第1章 二人の距離
落ち着きを取り戻した馬の様子に安堵する町人達だが、今度は馬を取り囲む武将達の姿と、安土城城主の姿にどよめきが走り、すぐに静寂が訪れた。
『あさひ、立てるか?』
信長が手を差し出す。
あさひが立ち上がろうとした時、あさひの右膝から血が出ているのが分かった。
『転がった時に擦り切れたか。』
信長は、あさひを横抱きにする。
「だ、大丈夫です。みんな見てるし!」
『ふん、今さら恥ずかしがるな。俺の正室になるのだからな。』
『織田信長…様? 正室の姫様? 何故ここに?』
『あ、あんた姫様だったのかい?』
『こ、子供のせいで姫様に…。
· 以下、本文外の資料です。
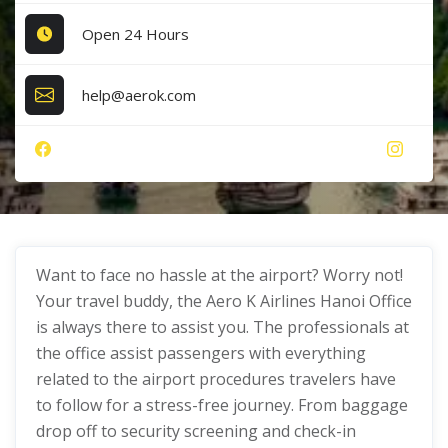
Open 24 Hours
help@aerok.com
Want to face no hassle at the airport? Worry not!
Your travel buddy, the Aero K Airlines Hanoi Office
is always there to assist you. The professionals at
the office assist passengers with everything
related to the airport procedures travelers have
to follow for a stress-free journey. From baggage
drop off to security screening and check-in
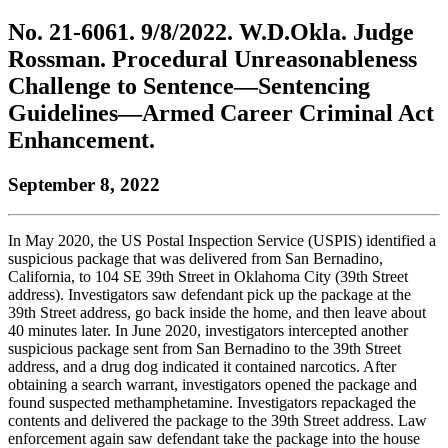
to
COBAR
to
the
Facebook
go
No. 21-6061. 9/8/2022. W.D.Okla. Judge
go
Twitter
the
COBAR
page.
to
to
page.
COBAR
LinkedIn
the
Rossman. Procedural Unreasonableness
the
YouTube
page.
COBAR
Challenge to Sentence—Sentencing
COBAR
page.
Instagram
homepage,
page.
Guidelines—Armed Career Criminal Act
parent
Enhancement.
of
Colorado
Lawyer
September 8, 2022
magazine.
In May 2020, the US Postal Inspection Service (USPIS) identified a
suspicious package that was delivered from San Bernadino,
California, to 104 SE 39th Street in Oklahoma City (39th Street
address). Investigators saw defendant pick up the package at the
39th Street address, go back inside the home, and then leave about
40 minutes later. In June 2020, investigators intercepted another
suspicious package sent from San Bernadino to the 39th Street
address, and a drug dog indicated it contained narcotics. After
obtaining a search warrant, investigators opened the package and
found suspected methamphetamine. Investigators repackaged the
contents and delivered the package to the 39th Street address. Law
enforcement again saw defendant take the package into the house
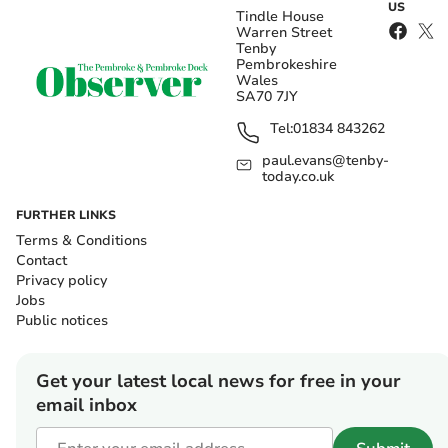
US
Tindle House
Warren Street
Tenby
Pembrokeshire
Wales
SA70 7JY
Tel:
01834 843262
paul.evans@tenby-
today.co.uk
FURTHER LINKS
Terms & Conditions
Contact
Privacy policy
Jobs
Public notices
Get your latest local news for free in your
email inbox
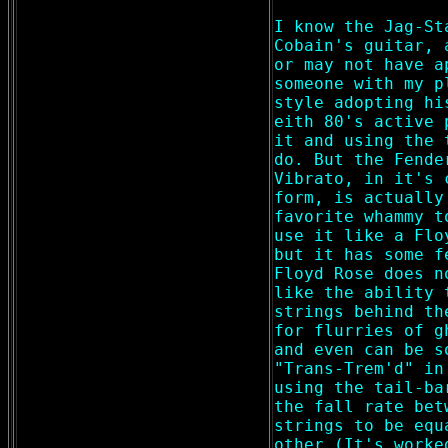
I know the Jag-St
Cobain's guitar, 
or may not have a
someone with my p
style adopting hi
eith 80's active 
it and using the 
do. But the Fende
Vibrato, in it's 
form, is actually
favorite whammy t
use it like a Flo
but it has some f
Floyd Rose does n
like the ability 
strings behind th
for flurries of g
and even can be s
"Trans-Trem'd" in
using the tail-ba
the fall rate bet
strings to be equ
other (It's worke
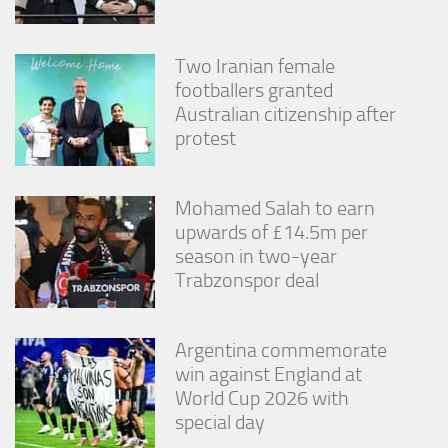
Two Iranian female
footballers granted
Australian citizenship after
protest
Mohamed Salah to earn
upwards of £14.5m per
season in two-year
Trabzonspor deal
Argentina commemorate
win against England at
World Cup 2026 with
special day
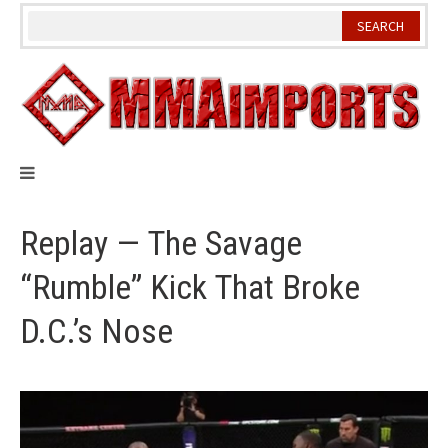
Skip
to
content
Replay — The Savage
“Rumble” Kick That Broke
D.C.’s Nose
申し訳ありません!』
「あ、いいんですよ。怪我がなくて良かった。またね。」
『なんと慈悲深い…』
子供の母親は、道に座り込み頭を下げる。
子供はにこにこと手を降っていた。
『馬の持ち主は誰だ?』
『ひっ、俺です… 急な音に驚いて…』
『怪我人がいなくてよかったな、気を付けろ。』
『ねぇ、あさひ。また怪我したの?』
「ごめん、家康。」
『だから、俺と城下に散歩せねばならぬのだ。馬鹿娘が!』
信長があさひとは目を合わせずに、大声を出した。
「ごめんなさい。」
『信長様がお前に向かって走りだした時の、秀吉の青ざめた顔、見せてやりたかったぜ。』
『あれは傑作だったな。』
『光秀、いたならお前もお止めしろ!』
『帰りましょうか。』
あさひを横抱きにした信長を先頭に、六人が城へ戻る。
町人達は、その特別な光景に目を奪われていた。
城に着くと、家康がすぐに手当てを始める。
『傷に砂が入ってる。痛いけど洗うよ。』
「痛いー。」
『我慢。』
『本当にお前って無鉄砲に飛び出すよな。』
「だって、政宗。子供がいたから。」
『でもな。何かあったらどうするんだ?』
『ご自身をかえりみず飛び出す勇気、感服いたします。』
『三成、誉めてどうすんの?』
『あさひ、貴様はいつも飽きないな。』
光秀が意地悪に笑った。
血止めと化膿止めの軟膏を塗り包帯を巻く。
『はい、終わり。また明日。』
「ありがとう、家康。」
『あんたの典医だからね。でも、お礼は、俺じゃないんじゃない?』
「あ、うん。」
俯きながらあさひは信長の方を向いた。